American Red Cross
Delivers emergency response, blood services, and disaster recovery across the country.
Selling real estate across Winston County can take months. Donating it takes a conversation. Vetted charities accept Louisville homes, land, and commercial property directly, handling title and paperwork while you claim the deduction.
Winston County
County
6,018
Residents
A Louisville property can sit listed for a full season before it closes. A charitable transfer typically wraps in weeks once title review is complete.
A traditional Louisville sale means agent fees, staging, repairs, and months of open houses. A donation transfers title directly — none of that applies.
Sell an appreciated Louisville property and the IRS takes a cut of every dollar of gain. Donate it instead and that capital gains liability disappears entirely.
Turn your property into a second chance at life.
MatchingDonors.com is a 501(c)(3) that connects patients in need of a transplant with living altruistic organ donors — the first organization to facilitate an organ transplant through the internet. Real estate gifts are converted into operating support, helping patients find a match in months instead of years on the national waiting list.
Real estate gifts routed to MatchingDonors.com receive prioritized handling — clear title transfer, fair-market-value appraisal, and a deduction letter inside 60 days. Proceeds fund the matching platform that has connected over 15,000 registered donors with patients in need.
See how much impact your property could make.
Well-known 501(c)(3) charities serving Louisville — local branches plus national organizations that accept real estate.

Delivers emergency response, blood services, and disaster recovery across the country.
Builds and repairs affordable homes alongside families working toward stable, long-term homeownership.

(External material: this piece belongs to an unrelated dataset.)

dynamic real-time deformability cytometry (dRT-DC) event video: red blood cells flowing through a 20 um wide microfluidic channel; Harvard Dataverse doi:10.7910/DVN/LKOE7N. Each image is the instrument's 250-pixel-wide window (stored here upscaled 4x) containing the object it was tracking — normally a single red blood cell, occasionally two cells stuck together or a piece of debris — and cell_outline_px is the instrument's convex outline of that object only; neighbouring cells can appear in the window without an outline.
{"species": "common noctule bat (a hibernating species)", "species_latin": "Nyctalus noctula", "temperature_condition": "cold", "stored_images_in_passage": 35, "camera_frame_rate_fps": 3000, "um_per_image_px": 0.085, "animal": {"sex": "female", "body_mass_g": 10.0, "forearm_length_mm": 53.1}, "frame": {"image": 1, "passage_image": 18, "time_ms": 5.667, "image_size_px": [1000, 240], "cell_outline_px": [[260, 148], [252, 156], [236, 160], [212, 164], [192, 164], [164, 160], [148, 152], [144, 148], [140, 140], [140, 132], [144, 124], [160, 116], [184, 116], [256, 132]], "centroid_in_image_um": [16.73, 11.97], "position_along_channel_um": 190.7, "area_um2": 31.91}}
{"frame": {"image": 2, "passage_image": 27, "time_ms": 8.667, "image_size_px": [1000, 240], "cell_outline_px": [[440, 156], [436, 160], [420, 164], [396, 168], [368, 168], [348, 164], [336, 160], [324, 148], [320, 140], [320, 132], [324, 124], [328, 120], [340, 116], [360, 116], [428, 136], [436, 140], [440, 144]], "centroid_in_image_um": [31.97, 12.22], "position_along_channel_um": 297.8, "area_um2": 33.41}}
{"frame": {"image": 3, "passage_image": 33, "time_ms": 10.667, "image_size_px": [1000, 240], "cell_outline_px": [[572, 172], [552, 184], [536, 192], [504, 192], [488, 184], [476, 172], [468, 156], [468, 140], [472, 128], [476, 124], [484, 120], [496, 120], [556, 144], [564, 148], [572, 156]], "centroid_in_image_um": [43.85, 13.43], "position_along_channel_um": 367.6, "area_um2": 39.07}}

Provides shelter, disaster relief, addiction recovery, and food assistance to people in crisis.
Runs youth programs, fitness facilities, and community services that strengthen local neighborhoods.
Funds job training and employment placement programs through donated goods and community services.
A conventional sale in Louisville is a project: repairs, staging, a listing agent, inspections, and a closing that can slip by weeks. For an inherited or vacant property, the carrying costs stack up the entire time.
A charitable donation collapses that timeline. The receiving charity handles title work and accepts the property as-is, so there is nothing to fix and nothing to show.
A transparent, four-step process ensures a smooth transition from property to philanthropy. (The exact process may differ between organizations, these are the general phases)
Your charity will conduct a preliminary assessment of your property's market value and suitability for donation.
Their experts handle title searches, environmental checks, and prepare all necessary transfer paperwork.
The property is officially transferred to the charity. You receive IRS Form 8283 for tax deduction purposes.
The property is sold and proceeds are distributed to your chosen charity to fund their mission.
A Louisville sale nets you cash, but only after agent commissions, closing costs, repairs, and capital gains tax are subtracted. What reaches your pocket is a fraction of the headline price.
A donation removes those subtractions. There is no commission and no capital gains event, and the charitable deduction is calculated on the property's full fair market value rather than the reduced net of a sale.
Straight answers on donating real estate, the tax treatment, and what to expect.
Yes. The IRS requires a qualified appraisal to substantiate a real estate deduction over $5,000, and the appraisal must be completed close to the donation date. The receiving charity can point you toward qualified appraisers.
Yes. You select the cause that fits your intent. We can also route your gift to a featured partner organization equipped to handle real estate efficiently.
No. A valuation request is informational and carries no cost or obligation. You can review the estimate and decide whether a donation makes sense for you.
For high-value Louisville properties the case is often stronger: the larger the unrealized gain, the more capital gains tax a donation avoids, and the larger the fair-market-value deduction.
Selling first triggers capital gains tax and sale costs, shrinking the amount left to give and to deduct. Donating the property directly skips the gain entirely and bases the deduction on full fair market value — usually the more efficient route for appreciated Louisville real estate.
Yes. Undeveloped land, empty lots, and parcels around Winston County are all eligible. Land is often a strong candidate to donate because it produces no income while still generating a property tax bill.
Find vetted real-estate-accepting charities elsewhere in the country.